Les djihadistes de l'État islamique en Irak et au Levant (EIIL) se battent en Irak et en Syrie pour former un État sunnite au Moyen-Orient. Mais leurs méthodes radicales et brutales trouvent peu d'appuis dans la population sunnite, marginalisée par les gouvernements syrien et irakien. Portrait en trois temps.

1.Naissance dans le sang

Le groupe de djihadistes s'est formé en 2004, en Irak, au plus fort des combats qui opposaient les troupes américaines aux insurgés sunnites, explique en entrevue le journaliste franco-irakien Feurat Alani.

«Le groupe de l'État islamique d'Irak a été formé au moment de la bataille de Fallouja, en 2004. Ses leaders ont porté allégeance à Al-Qaïda. Mais, au fil des ans, le groupe a fait le combat sur la population chiite, ce qui a déplu aux hauts dirigeants d'Al-Qaïda, qui ont une vision plus globale. Il y a eu une rupture entre les deux groupes», précise M. Alani, en entrevue téléphonique depuis Dubaï.

Le fondateur du groupe, Abu Moussab Al Zarkaoui, était alors l'un des plus importants militants islamistes en Irak, et son influence était grandissante.

Après les combats avec les Américains, les militants islamistes ont comblé le vide de sécurité à Fallouja, qu'ils ont tenu sous leur règne pendant plus d'un an.

«Les combattants ont fait régner un régime de terreur dans la ville, tuant des Irakiens, décapitant des opposants... Ils ont finalement été expulsés par les tribus de Fallouja.»

Le groupe s'appelait alors l'État islamique d'Irak (EII), mais son expansion vers la Syrie allait bientôt lui donner une nouvelle vocation, et un nouveau nom.

2. Influence en hausse en Syrie

Avec l'éclatement de la guerre civile en Syrie, en 2011, des membres de l'État islamique d'Irak ont gagné le pays pour prendre les armes contre l'armée syrienne et le régime de Bachar al-Assad.

En 2012, un nouvel objectif se dessine.
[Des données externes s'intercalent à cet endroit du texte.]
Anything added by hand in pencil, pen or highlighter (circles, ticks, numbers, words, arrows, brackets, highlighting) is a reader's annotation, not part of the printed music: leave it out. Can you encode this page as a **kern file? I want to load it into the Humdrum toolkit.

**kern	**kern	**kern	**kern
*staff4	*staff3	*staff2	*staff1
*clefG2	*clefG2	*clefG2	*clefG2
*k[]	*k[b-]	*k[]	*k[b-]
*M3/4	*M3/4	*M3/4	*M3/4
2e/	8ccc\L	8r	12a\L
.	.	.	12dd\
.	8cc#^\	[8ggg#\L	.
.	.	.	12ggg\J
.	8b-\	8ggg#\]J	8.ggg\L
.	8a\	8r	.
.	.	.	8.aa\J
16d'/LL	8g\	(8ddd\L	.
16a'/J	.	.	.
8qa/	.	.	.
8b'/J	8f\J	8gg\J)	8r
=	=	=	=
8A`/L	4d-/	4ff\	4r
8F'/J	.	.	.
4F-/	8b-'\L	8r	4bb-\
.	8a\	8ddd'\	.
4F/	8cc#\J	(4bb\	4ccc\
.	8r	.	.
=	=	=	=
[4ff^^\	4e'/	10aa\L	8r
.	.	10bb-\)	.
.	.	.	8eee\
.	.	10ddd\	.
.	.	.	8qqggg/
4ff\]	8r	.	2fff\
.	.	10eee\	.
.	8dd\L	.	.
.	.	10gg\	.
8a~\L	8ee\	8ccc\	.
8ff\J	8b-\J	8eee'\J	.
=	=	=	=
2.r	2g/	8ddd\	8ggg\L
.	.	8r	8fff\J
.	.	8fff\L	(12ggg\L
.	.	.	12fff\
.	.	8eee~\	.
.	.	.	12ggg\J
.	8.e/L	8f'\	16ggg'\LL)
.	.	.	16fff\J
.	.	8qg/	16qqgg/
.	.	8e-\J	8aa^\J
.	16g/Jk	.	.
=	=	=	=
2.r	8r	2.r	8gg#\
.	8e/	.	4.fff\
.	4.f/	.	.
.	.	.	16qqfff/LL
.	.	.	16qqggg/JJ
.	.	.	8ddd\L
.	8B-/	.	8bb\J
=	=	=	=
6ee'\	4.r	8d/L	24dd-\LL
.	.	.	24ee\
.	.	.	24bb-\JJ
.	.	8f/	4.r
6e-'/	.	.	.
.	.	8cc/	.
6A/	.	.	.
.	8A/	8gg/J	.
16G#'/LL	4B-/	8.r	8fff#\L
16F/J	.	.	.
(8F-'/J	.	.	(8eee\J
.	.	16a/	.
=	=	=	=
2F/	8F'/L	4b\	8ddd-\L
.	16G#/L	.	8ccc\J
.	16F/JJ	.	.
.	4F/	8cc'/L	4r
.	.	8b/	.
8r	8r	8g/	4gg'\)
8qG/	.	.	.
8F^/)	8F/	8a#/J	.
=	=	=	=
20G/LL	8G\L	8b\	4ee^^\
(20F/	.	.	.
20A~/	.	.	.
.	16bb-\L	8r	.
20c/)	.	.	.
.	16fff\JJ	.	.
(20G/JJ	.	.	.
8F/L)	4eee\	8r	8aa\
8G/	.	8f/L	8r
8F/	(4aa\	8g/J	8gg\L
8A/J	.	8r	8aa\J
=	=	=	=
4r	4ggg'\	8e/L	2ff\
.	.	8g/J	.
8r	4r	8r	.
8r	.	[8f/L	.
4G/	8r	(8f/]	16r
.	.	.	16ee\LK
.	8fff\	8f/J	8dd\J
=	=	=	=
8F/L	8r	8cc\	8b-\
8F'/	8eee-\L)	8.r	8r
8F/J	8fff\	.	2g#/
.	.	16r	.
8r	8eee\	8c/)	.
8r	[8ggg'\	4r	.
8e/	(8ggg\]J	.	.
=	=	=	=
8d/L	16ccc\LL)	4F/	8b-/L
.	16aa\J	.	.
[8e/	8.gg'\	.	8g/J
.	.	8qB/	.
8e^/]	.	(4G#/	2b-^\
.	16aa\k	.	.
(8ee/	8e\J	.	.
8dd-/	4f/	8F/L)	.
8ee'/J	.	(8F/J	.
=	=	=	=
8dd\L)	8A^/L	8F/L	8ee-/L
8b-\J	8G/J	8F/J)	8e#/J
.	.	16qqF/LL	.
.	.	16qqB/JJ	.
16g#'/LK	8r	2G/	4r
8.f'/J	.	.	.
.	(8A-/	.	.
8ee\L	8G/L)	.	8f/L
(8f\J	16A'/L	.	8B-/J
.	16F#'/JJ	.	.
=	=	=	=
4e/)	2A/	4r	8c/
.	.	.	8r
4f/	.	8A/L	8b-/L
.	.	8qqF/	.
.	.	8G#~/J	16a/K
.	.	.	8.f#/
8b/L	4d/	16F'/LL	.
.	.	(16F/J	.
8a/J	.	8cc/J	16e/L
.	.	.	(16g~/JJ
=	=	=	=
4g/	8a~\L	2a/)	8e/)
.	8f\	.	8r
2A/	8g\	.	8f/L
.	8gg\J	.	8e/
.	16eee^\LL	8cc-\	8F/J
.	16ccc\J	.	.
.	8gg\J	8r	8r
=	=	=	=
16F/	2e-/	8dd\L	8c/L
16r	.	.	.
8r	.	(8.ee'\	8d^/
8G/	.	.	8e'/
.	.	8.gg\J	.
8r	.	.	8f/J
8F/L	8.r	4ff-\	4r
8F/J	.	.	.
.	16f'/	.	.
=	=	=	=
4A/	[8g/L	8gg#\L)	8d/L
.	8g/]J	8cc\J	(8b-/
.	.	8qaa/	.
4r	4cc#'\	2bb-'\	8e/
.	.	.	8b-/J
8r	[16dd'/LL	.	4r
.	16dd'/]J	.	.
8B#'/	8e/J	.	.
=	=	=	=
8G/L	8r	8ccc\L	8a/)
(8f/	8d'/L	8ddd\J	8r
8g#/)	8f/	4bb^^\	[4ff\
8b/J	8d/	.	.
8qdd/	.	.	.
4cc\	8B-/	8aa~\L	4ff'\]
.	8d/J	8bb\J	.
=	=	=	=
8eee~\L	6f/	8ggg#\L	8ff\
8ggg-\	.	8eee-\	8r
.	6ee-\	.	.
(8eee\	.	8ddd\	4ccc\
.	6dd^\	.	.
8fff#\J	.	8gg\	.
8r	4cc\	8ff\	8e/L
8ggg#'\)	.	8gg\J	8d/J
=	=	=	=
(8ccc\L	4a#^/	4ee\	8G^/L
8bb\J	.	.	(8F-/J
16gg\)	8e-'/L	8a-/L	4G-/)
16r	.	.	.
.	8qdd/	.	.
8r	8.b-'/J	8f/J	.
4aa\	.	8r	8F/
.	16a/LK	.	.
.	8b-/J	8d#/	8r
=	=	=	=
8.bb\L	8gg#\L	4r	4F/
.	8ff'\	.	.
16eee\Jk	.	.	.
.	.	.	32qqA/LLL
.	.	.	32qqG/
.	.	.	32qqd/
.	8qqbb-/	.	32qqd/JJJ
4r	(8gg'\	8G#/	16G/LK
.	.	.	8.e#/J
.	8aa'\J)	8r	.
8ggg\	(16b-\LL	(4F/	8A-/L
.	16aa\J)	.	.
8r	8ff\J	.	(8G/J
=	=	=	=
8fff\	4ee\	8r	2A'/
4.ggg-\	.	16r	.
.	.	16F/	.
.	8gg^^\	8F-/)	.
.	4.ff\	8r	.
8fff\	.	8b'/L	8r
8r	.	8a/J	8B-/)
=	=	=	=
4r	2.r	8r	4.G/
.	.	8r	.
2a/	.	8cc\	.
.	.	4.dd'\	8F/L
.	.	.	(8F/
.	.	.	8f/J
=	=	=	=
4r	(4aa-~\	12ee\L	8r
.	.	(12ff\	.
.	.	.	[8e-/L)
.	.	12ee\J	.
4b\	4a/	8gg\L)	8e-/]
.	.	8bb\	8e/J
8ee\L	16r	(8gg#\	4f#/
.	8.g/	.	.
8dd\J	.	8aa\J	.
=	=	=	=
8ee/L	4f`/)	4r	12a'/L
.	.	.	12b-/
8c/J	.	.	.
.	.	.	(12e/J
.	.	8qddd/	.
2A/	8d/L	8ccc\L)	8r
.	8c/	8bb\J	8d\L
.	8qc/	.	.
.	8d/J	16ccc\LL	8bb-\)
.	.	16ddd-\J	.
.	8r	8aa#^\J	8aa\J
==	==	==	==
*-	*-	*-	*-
Le groupe de djihadistes revendique un important territoire, allant de Rakka, en Syrie, à l'ouest, jusqu'à Fallouja, en Irak, à l'est. «Leur objectif est de former un État pour les sunnites, une sorte de «Sunnistan» » note M. Alani, qui était en poste en Irak de 2003 à 2008, au plus fort de l'insurrection armée. «Ils veulent casser l'axe d'influence chiite dans ce secteur.»

Dans ce territoire, le groupe qui s'appelle désormais l'État islamique en Irak et au Levant (EIIL, ou ISIS en anglais) veut faire appliquer une forme radicale de l'islam et faire respecter la charia.

Ces derniers mois, l'EIIL a remporté d'importantes victoires en Syrie et a étendu son influence dans ce conflit où plusieurs groupes de militants, islamistes ou non, combattent l'armée syrienne.

3. Une présence dérangeante

En 2014, la présence des combattants de l'EIIL, en Syrie comme en Irak, est loin de faire l'unanimité parmi la population et les insurgés. Hier, les forces de l'EIIL ont été délogées de la ville d'Alep par des rebelles islamistes qui étaient leurs anciens alliés. À Rakka, principal fief de l'EIIL, des rebelles ont entrepris d'assiéger le quartier général de l'organisation, qui s'est rendue impopulaire par ses exactions dans les combats en Syrie.

À Fallouja non plus, les militants de l'EIIL ne sont pas les bienvenus dans plusieurs quartiers, note M. Alani, qui est en contact régulier avec des citoyens de la ville assiégée.

«Le gouvernement irakien utilise la présence de l'EIIL à Fallouja pour justifier le besoin d'une attaque d'envergure contre ces «affiliés d'Al-Qaïda». Mais dans les faits, ces combattants sont impopulaires. Hier, des militants de l'EIIL on fait flotter leur drapeau au-dessus d'un poste de police, mais les autres combattants sunnites leur ont dit de l'enlever, car cela jouait le jeu du premier ministre Nouri al-Maliki et justifierait des représailles de l'armée.»